Have any of you found your true love while working in a professional (or non-) kitchen? 
What about the "Romeo and Juliet" scenario of front- and back-of-the-house romance?
I met my future husband while working as a chef-he applied for a job and was a great hire. 
Funny, we can't seem to work in the kitchen together anymore. Lots of "You're not going to do it like that, are you?" I guess it's because I'm not his boss anymore.


----------



## momoreg (Mar 4, 2000)

I met my husband while working at a wedding for 700. He was a former employee of the company, and still worked part-time at parties. He was outside working the grill, and I approached him, and since he looked like he knew what he was doing, I asked if that was his profession. He said he used to cook full-time, but now he works with computers. So I said, "oh, so you just need extra money to support your family, right?". As soon as he said he wasn't married, the rest was history.


----------



## nicko (Oct 5, 2001)

Those are great stories.

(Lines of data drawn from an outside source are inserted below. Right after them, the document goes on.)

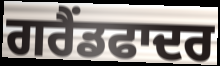
ਗਰੈਂਡਫਾਦਰ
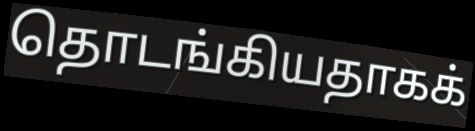
தொடங்கியதாகக்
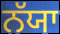
ਨੱਯਾ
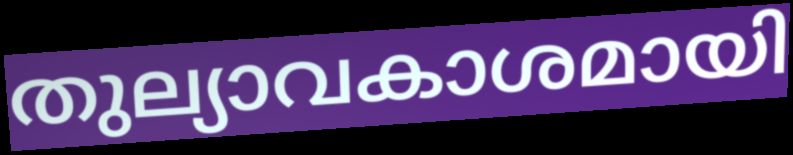
തുല്യാവകാശമായി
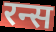
रन्स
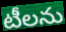
టీలను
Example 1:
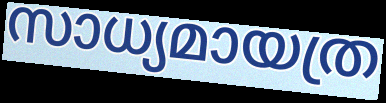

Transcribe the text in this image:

സാധ്യമായത്ര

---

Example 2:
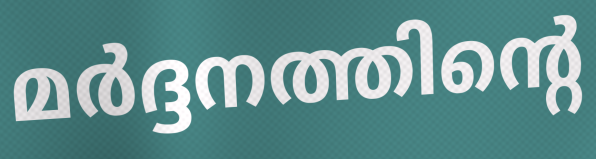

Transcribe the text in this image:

മർദ്ദനത്തിന്റെ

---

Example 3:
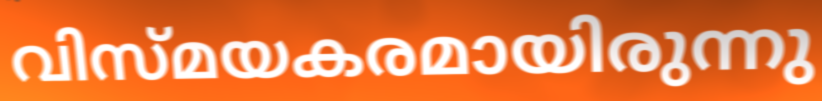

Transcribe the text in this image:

വിസ്മയകരമായിരുന്നു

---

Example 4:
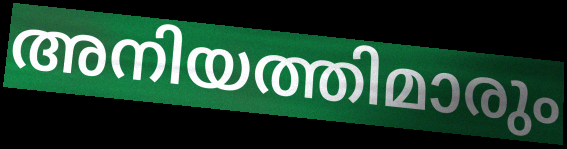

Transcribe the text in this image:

അനിയത്തിമാരും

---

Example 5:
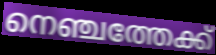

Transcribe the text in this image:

നെഞ്ചത്തേക്ക്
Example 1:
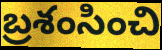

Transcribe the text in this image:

బ్రశంసించి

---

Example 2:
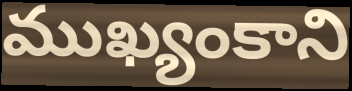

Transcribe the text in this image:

ముఖ్యంకాని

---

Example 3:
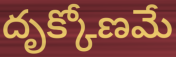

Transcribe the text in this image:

దృక్కోణమే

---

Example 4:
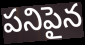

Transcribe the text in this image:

పనిపైన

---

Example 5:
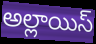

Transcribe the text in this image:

అల్లాయిస్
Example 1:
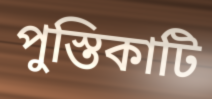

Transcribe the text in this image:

I especially agree with the idea that it is good to marry someone who has a working knowledge of the industry.

I had a hard and fast rule about never dating in the work place. I broke it one time and only once. I met my wife at Church.  If it helps any I think she married me for my cooking


----------



## anneke (Jan 5, 2001)

I also did not date in the workplace. Until I met my husband that is! I guess when it's meant to be, it's just meant to be! Of course we were both students working for the government at the time, in the summer and part time during school so it doesn't really count! 

He also married me for my cooking. I married him because he's my most enthusiastic customer!


----------